日本オラクルは5月10日、東京・品川の品川プリンスホテル アネックスタワーでイベント「Oracle Database Connect 2016」を開催した。「Oracle Database」のエンジニアを対象にデータベース運用のためのテクニックなどに関するノウハウを紹介するイベントで、今回が初めての開催。オラクル製品のユーザー会である「Japan Oracle User Group」との共催となった。
挨拶に立った日本オラクルの代表執行役社長兼最高経営責任者(CEO)の杉原博茂氏は、「Oracleは設立から37年、日本オラクルは設立から31年を経過し、その間にデータベース市場は1200倍になった。現在、Oracle Databaseはクラウドに対応したマルチテナントアーキテクチャによる第4世代を迎えている。日本ではデータベース市場で49%のシェアを持ち、2000社のパートナーと25万人のOracle Masterの取得者がいる。1府13省庁のすべてに入り、20の政令指定都市、47都道府県にも導入。東証一部上場企業の99%の企業に導入されている」と現況を解説した。
日本オラクル 取締役 代表執行役社長兼CEO 杉原博茂氏
日本オラクル クラウド・テクノロジー事業統括執行役員 副社長 石積尚幸氏
「これからは、ハードとソフトの区別がない無分別値の世界に入り、Oracleは、ハードとソフトが融合することで何ができるのかということに取り組んでいくことになる。Oracleはチップからサーバ、ストレージ、アプリまでのすべてを開発しているモノづくりの会社である。創業者であるLarry Ellisonが昨年のOracle OpenWorldで“Six Design Goals”を打ち出しており、コスト、信頼性、性能、業界標準、互換性、セキュリティの6つに取り組んでいる。Oracleのクラウドは、オンプレミスで実績を持ち、それを提供してきた企業が提供しているサービスであるという点が他社のクラウドサービスと異なる」(杉原氏)
続いて登壇したクラウド・テクノロジー事業統括執行役員で副社長の石積尚幸氏は、「Oracle Databaseはリリースから37年を経過したが、技術進化はこれで終わりではない。これからも進化する。機能性、可用性、セキュリティなどで最も優れたものを提供しているのがOracle Databaseである。Oracle Databaseは、エンジニアの技術が高まるほど真価を発揮する製品である。これらからもエンジニアに向けて情報を発信していく」と述べた。

*確認用データ*.
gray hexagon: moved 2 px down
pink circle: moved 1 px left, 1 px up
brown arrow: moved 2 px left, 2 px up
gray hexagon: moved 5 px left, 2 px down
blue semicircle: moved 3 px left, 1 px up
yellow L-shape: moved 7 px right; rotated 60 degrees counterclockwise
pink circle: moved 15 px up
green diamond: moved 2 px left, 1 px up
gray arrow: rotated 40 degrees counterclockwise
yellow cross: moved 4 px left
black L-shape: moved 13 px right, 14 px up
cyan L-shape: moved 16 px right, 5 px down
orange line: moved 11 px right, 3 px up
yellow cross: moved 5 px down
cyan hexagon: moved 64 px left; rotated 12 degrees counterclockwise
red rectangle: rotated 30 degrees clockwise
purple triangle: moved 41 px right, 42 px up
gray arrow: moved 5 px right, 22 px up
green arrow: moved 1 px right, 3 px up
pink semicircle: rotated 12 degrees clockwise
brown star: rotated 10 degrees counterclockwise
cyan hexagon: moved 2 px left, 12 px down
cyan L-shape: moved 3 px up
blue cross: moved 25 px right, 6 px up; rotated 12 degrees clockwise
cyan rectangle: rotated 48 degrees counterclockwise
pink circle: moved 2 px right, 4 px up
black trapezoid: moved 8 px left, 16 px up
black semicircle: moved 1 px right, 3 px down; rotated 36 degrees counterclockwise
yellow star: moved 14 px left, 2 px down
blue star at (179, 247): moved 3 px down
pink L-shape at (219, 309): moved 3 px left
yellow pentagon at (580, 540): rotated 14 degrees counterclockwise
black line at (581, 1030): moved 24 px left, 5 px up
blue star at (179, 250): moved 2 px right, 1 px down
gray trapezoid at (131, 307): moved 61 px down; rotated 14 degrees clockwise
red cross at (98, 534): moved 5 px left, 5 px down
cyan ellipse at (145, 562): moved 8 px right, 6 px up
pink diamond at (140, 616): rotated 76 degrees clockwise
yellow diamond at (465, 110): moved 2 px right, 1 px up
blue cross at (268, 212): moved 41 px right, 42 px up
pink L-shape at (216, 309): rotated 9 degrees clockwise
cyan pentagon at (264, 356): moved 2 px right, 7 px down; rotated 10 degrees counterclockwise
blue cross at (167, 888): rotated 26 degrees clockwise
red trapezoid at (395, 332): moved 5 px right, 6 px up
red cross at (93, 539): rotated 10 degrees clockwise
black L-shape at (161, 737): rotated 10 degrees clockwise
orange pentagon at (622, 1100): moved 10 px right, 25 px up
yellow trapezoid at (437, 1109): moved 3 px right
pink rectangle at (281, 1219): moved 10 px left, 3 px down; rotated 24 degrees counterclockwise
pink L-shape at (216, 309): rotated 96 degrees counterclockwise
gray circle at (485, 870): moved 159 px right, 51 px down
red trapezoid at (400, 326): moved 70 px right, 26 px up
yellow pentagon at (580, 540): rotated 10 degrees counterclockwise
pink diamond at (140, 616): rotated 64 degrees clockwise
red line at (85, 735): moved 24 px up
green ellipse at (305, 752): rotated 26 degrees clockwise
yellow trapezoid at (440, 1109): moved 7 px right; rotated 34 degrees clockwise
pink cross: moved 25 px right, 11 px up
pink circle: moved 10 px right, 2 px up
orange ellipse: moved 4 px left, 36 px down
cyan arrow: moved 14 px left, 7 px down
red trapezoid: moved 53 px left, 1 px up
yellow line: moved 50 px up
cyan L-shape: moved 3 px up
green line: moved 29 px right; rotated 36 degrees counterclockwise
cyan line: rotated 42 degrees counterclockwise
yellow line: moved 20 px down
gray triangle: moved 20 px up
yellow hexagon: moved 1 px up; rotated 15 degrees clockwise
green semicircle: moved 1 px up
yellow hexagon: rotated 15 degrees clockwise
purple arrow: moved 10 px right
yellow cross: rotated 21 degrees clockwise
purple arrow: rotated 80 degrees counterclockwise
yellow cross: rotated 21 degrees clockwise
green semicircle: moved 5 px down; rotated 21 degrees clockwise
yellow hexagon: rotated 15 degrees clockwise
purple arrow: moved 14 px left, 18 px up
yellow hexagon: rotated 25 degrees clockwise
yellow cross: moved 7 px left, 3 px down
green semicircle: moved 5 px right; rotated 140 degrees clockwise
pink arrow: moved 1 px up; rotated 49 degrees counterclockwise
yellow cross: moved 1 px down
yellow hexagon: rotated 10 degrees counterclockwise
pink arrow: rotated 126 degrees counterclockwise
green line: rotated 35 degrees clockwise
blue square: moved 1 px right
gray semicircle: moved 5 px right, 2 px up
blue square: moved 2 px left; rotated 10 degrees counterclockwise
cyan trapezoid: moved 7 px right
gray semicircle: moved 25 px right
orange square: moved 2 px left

*作業項目 1*. Oracle Database Connect 2016に関する本文で、日本オラクルとこのイベントを共催した団体はどこか。
*作業項目 2*. Oracle Database Connect 2016に関する本文を、最後の文の続きから書き継げ。
記録は本文とは別の出典から取ったものである。

*解答欄 1*. Japan Oracle User Group

*解答欄 2*.
クラウドとオンプレミスが同一アーキテクチャ
基調講演には、「Oracle Databaseの今までの歩みと今後の進化」とテーマに、米本社システムテクノロジ担当シニアバイスプレジデントのJuan Loaiza氏が登壇した。同氏は1988年にOracle Database部門に入り、Oracle Database 6以降のすべてのデータベース製品のリリースに携わってきた。
Loaiza氏は、「Oracle Databaseは、2位以下に倍以上の差をつけたシェアを持っている。その理由は、主要な機能をいち早く導入し、その取り組みを継続してきたことにある。技術はどんどん進化しており、留まることを知らない。それは今までにないほどエキサイティングになっている」と切り出した。
同氏は、「スケーラビリティ」「アベイラビリティ」「アナリティクス」「セキュリティ」「デベロッパー」「マネジメント」「インテグレーション」という7つの観点から技術進化への取り組みや製品の特徴などを紹介した。
スケーラビリティという観点では、最初にOracle Database専用機「Oracle Exadata」を取り上げた。「2008年に登場して以降、数千ものミッションクリティカルな環境で利用されており、複雑なビジネスアプリケーションを動作させることができ、大規模なデータベース統合も可能にする。データベースに理想的なハードウェアである」と語った。
先頃発表したExadata X6-2についても紹介。「高速な22コアのXeonプロセッサを採用し、統合された高速なInfiniBandによる内部ネットワークを実現。1ラックで1.3Pバイトのディスクと360Tバイトのフラッシュストレージを搭載でき、これを指数関数的に増やしていくことができる。また、数々の優れたソフトウェアを搭載しているのも見逃せない特徴のひとつである。パフォーマンスは、競合よりもちょっといいというレベルのものではない。遙かに優れたパフォーマンスを発揮することができる。そして、これらの技術はこれからも進化する」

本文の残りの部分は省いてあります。